According to recent surveys, 60% of Filipino families belong to the D socioeconomic class. While 9% belong to the C market. While we don’t necessarily believe that one’s income bracket dictates one’s taste, how movies, telenovelas, and commercials are made dictate otherwise. All forms of media have curved the appetites of those who belong to the lower brackets of society. We show them how those living in posh villages live and we titillate them to a fault. Influencers today are no different from the telenovelas that are aired on TV. They present a lifestyle that can be true or can be false. We have forgotten to educate the masses that what happens on social media is NOT exactly what happens in real life. Little do they know that the filters and phone editing tools make the pictures perfect. Lives are not alleviated because they have watched their “idols” lives online. Influencers present to them an escape to their realities with the thinking that they too can have the fake lives they live IF they are holding that beer bottle or wearing that dress. At nagpaloko naman kayo!

Studies show that people who belong to the lower bracket of our society tend to aspire to move up to the higher income brackets there by hoping and wishing that they’d be able to afford whatever it is that the AB market (or those perceived to belong there) enjoy. When one’s goal is based on monetary compensation, people have the tendency to do whatever it takes to afford it.

What we have failed to impart in our social media activities is HOW we got it. We are fixated on WHAT we have that we forgot to show HOW we got it. Is it through hard work? Sheer brilliance? Oh baka naman pinahiram ka lang. Yung totoo. Yung totoo lang.

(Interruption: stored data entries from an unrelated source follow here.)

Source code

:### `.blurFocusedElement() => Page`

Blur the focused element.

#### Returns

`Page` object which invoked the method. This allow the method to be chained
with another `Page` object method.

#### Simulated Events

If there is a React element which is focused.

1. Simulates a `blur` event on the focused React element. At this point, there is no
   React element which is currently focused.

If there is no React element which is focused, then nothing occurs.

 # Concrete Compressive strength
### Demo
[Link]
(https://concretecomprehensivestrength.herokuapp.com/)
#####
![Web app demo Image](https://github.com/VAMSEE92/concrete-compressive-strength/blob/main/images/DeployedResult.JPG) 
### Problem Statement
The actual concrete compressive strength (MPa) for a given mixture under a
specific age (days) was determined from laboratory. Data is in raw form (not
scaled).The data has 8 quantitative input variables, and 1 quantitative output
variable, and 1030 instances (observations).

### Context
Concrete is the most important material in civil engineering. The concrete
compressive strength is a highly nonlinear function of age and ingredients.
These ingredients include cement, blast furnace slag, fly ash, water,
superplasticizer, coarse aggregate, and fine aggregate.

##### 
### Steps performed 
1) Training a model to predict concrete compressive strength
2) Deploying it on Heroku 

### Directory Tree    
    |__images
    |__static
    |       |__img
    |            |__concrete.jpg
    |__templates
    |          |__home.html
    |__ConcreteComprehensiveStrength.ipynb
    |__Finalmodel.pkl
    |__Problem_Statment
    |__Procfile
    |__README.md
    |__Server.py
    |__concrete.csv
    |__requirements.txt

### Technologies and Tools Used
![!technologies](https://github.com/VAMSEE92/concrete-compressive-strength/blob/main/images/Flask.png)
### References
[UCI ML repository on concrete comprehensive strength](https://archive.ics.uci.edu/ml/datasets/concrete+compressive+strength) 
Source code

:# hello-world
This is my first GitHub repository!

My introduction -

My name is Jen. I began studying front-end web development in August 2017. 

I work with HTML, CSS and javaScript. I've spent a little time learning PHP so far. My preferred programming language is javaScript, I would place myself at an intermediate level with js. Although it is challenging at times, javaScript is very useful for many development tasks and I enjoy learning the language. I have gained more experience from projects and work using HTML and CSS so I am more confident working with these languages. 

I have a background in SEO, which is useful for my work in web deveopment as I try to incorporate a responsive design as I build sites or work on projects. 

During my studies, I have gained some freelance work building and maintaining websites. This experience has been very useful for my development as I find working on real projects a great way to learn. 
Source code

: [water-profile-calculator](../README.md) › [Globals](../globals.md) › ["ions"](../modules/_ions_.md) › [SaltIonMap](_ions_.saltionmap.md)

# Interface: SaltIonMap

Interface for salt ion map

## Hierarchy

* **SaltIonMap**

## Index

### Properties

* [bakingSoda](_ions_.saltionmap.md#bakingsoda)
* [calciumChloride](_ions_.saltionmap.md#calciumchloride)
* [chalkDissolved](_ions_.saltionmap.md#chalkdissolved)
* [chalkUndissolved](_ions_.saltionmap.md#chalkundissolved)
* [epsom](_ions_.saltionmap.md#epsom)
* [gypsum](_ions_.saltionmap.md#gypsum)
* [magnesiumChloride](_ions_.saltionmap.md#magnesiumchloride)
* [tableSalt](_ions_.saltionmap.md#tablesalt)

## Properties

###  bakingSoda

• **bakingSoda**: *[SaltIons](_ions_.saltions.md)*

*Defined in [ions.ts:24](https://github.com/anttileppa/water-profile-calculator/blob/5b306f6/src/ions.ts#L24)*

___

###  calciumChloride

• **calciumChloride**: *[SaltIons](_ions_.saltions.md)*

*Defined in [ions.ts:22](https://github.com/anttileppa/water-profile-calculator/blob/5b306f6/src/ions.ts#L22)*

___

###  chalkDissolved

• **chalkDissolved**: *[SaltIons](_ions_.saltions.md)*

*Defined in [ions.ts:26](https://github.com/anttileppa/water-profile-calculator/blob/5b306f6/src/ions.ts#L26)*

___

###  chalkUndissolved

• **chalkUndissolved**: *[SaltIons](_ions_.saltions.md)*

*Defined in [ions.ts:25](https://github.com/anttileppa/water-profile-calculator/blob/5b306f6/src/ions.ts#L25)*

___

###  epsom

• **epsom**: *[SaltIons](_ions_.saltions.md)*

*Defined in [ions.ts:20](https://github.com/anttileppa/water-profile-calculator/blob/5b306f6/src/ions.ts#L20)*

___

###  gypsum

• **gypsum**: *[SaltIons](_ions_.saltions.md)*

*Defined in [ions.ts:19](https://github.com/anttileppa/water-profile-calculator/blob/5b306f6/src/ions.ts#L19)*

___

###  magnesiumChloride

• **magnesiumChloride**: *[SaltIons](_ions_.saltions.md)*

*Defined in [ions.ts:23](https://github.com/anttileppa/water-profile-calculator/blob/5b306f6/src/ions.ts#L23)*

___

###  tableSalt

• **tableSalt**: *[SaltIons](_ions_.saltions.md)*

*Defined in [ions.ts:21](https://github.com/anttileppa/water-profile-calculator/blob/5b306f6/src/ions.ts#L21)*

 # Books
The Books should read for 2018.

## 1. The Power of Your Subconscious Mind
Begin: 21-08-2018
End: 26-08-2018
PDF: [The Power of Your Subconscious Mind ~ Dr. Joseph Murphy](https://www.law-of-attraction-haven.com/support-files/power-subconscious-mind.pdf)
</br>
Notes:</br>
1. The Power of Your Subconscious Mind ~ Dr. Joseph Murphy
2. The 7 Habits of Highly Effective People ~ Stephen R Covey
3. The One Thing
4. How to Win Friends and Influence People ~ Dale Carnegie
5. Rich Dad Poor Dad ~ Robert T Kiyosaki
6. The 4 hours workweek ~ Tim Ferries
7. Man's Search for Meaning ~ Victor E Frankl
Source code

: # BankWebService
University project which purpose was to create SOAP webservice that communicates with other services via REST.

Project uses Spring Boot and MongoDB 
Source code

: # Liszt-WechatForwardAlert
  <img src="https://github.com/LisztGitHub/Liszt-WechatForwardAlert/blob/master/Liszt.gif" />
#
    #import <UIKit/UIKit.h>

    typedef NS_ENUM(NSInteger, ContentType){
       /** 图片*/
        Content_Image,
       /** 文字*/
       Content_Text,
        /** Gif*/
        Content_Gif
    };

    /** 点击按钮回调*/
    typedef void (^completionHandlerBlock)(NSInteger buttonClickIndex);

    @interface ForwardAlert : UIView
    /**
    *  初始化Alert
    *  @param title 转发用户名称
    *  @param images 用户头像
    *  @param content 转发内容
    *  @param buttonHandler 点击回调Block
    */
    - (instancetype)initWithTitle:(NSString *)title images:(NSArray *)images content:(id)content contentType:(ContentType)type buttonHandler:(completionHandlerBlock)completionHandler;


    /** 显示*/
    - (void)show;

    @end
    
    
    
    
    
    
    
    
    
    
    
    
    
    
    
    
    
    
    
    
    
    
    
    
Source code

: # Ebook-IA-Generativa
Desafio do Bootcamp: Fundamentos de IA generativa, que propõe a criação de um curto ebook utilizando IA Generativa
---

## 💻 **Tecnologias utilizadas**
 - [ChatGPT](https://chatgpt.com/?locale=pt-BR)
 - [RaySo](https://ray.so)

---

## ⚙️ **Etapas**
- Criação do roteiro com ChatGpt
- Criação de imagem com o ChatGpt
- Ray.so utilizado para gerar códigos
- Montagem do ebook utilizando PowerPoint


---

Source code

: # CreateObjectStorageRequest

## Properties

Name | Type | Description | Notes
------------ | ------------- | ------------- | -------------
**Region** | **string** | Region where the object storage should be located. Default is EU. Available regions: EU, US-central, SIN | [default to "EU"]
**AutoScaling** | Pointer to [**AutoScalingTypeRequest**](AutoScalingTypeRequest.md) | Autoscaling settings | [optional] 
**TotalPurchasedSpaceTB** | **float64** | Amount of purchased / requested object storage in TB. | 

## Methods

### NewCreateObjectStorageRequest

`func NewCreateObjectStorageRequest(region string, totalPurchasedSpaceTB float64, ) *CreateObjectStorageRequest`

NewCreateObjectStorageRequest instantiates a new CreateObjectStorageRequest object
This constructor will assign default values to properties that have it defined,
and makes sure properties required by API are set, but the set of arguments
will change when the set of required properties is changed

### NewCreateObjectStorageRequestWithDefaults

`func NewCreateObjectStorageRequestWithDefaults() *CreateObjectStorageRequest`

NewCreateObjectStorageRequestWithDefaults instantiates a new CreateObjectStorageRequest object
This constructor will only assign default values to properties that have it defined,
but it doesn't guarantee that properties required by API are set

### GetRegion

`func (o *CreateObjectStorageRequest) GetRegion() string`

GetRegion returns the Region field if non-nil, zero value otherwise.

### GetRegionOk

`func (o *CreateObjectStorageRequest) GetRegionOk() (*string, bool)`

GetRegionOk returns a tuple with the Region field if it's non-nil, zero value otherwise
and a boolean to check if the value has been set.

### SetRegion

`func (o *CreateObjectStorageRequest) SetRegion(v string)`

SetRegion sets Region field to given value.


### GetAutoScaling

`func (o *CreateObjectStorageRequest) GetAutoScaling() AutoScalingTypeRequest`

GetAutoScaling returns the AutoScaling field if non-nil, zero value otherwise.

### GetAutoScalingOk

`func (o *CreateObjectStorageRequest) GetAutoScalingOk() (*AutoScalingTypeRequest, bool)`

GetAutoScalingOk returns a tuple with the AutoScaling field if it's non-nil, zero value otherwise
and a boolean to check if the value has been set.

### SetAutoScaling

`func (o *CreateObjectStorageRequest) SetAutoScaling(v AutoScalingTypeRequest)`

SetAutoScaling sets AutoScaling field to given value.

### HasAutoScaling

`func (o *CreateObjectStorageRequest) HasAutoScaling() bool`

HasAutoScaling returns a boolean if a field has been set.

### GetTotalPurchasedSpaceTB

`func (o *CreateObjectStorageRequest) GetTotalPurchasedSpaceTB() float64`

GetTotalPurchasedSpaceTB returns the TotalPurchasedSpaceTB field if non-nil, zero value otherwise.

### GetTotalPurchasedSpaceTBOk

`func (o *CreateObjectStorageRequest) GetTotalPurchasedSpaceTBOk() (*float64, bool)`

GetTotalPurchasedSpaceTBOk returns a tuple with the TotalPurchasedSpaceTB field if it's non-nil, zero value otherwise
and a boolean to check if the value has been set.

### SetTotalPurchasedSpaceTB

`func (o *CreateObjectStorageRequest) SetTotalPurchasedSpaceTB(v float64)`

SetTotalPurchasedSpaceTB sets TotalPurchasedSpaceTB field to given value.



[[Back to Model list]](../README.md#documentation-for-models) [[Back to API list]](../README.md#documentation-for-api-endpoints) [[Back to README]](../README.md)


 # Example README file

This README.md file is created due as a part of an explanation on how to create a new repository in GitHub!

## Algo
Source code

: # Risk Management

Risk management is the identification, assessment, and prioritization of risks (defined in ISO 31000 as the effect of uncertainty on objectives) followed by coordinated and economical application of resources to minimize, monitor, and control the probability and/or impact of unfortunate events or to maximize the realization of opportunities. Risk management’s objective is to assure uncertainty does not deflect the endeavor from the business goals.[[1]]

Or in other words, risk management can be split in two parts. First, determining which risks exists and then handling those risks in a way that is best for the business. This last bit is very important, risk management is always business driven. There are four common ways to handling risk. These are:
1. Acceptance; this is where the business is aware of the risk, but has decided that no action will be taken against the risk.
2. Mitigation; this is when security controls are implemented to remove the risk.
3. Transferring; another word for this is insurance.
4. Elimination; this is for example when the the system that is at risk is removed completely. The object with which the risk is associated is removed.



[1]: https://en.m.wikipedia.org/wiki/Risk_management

Real influencers we believe are those who affect other people’s lives, those who make others feel that they want to set goals, achieve and yes, make something out of their lives. Influencers are those people who have managed to curve not just the buying tendencies of people, but those who have paved the way for others to grow, to widen their horizons, to see things beyond face value. Masyado na talaga tayong naging SHALLOW!

Simple lang yan, kung hanggang ngayon ang alam mo lang ay Louis Vuitton at Gucci, may problema ka.

If you want to be a real influencer, PREACH. Talk about achieving goals. Talk about determination. Talk about helping other people. Talk about well, anything with substance. Because real influencers talk about things that are worthwhile. Mahatma Gandhi, Mother Teresa, Bill Gates, Steve Jobs. They made something out of their lives, didn’t they? I challenge you dear “influencers of today,” to live up to the real definition of your designation. Live a life that will inspire people. Be inspirational. Make them want to take those paint brushes and create art. Make your audience want to dance again. Make them want to write again. Make them want to be passionate. And show them that it can happen. Walk the talk dammit! Walk the talk!